Carbothermal synthesis of Sn xSb anode material for secondary lithium-ion battery

Abstract

Sn x Sb alloy powders were synthesized by carbothermal reduction from SnO 2 and Sb 2O 3 in Ar atmosphere above 850 °C. The synthesis process of Sn x Sb powders was characterized by differential thermal analysis (DTA) and X-ray diffraction (XRD). The particle feature and electrochemical property of synthesized Sn x Sb powders were evaluated by scanning electron microscopy (SEM), transmission electron microscopy (TEM) and galvanostatical cycling tests. The results indicated that with the increase of SnO 2 content in raw powders, the completely reduced temperature of SnO 2 and Sb 2O 3 mixture increased. A certain amount of Sb was detected in 1000 °C-synthesized Sn x Sb powder with pre-designated SnO 2/Sb 2O 3 molar ratio of 2:1, while only SnSb intermetallic peaks were shown in XRD pattern of 900 °C-heated Sn x Sb powders with pre-designated SnO 2/Sb 2O 3 molar ratio of 4:1. This is some inconsistent with Sn–Sb binary phase diagram. The evaporation of SnO 2 during the heating process is considered to be responsible to this illogicality.
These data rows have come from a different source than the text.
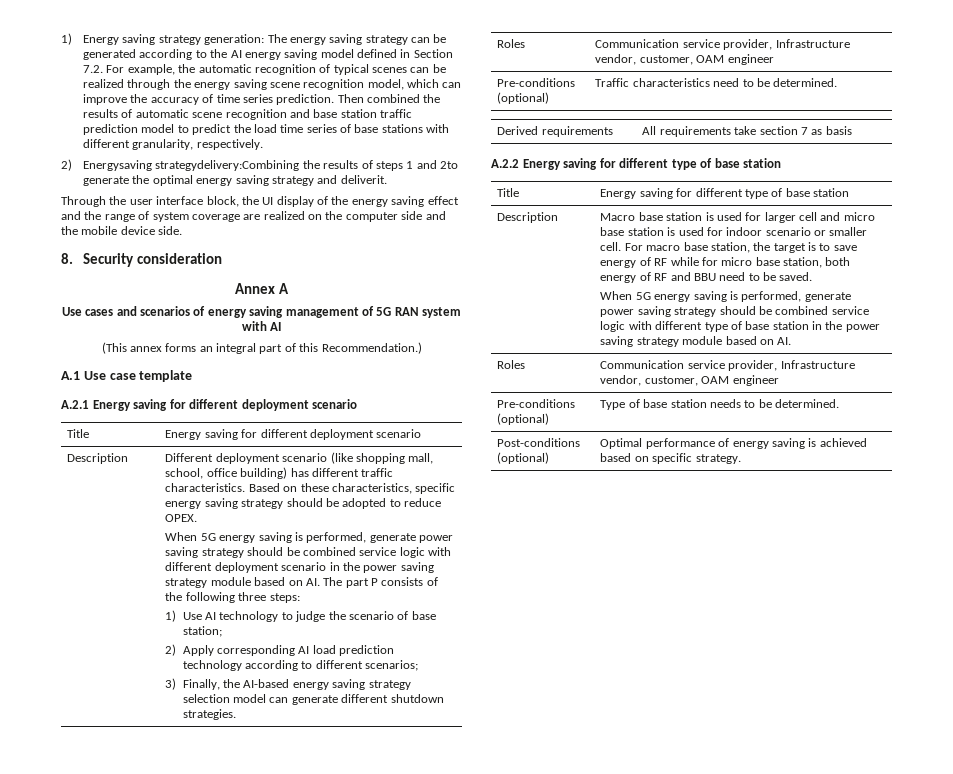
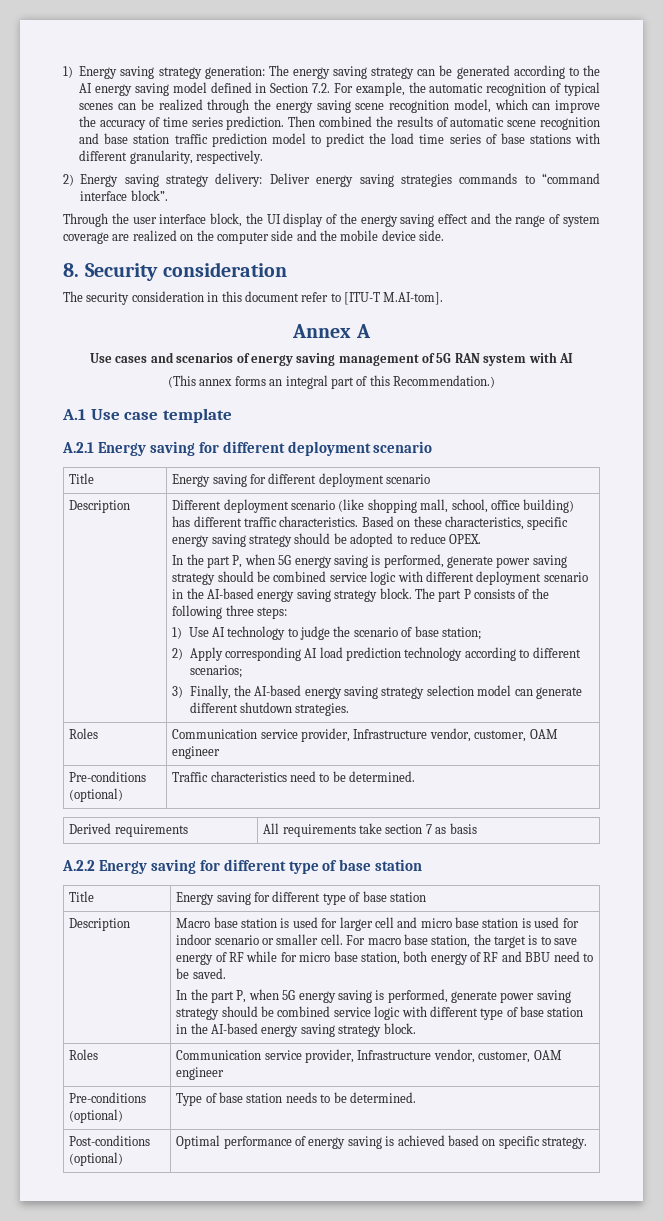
[82,160,458,171] [82,175,387,186] Energysaving strategydelivery:Combining the results of steps 1 and 2to generate the optimal energy saving strategy and deliverit. -> [80,173,600,187] [80,190,168,201] Energy saving strategy delivery: Deliver energy saving strategies commands to “command interface block”.
(222, 258) none -> [63,291,444,305] // The security consideration in this document refer to [ITU-T M.AI-tom].
[165,532,198,541] When -> [172,554,275,568] In the part P, when
[363,562,434,573] [165,577,320,588] power saving strategy module based on AI. -> [206,588,412,602] AI-based energy saving strategy block.
[600,291,633,300] When -> [176,989,279,1003] In the part P, when
[845,324,880,332] [600,336,792,347] power saving strategy module based on AI. -> [210,1023,416,1037] AI-based energy saving strategy block.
The naturally cooled sample showed more fragile and easily to be crushed to submicrometer powders due to the polycrystalline microstructure characteristics of its particles, while quenched sample appeared to be much rigid attributable to its single-crystal particle feature. The synthesized Sn x Sb powders showed a higher charge and discharge capacity during the first several cycles compared with carbonaceous material.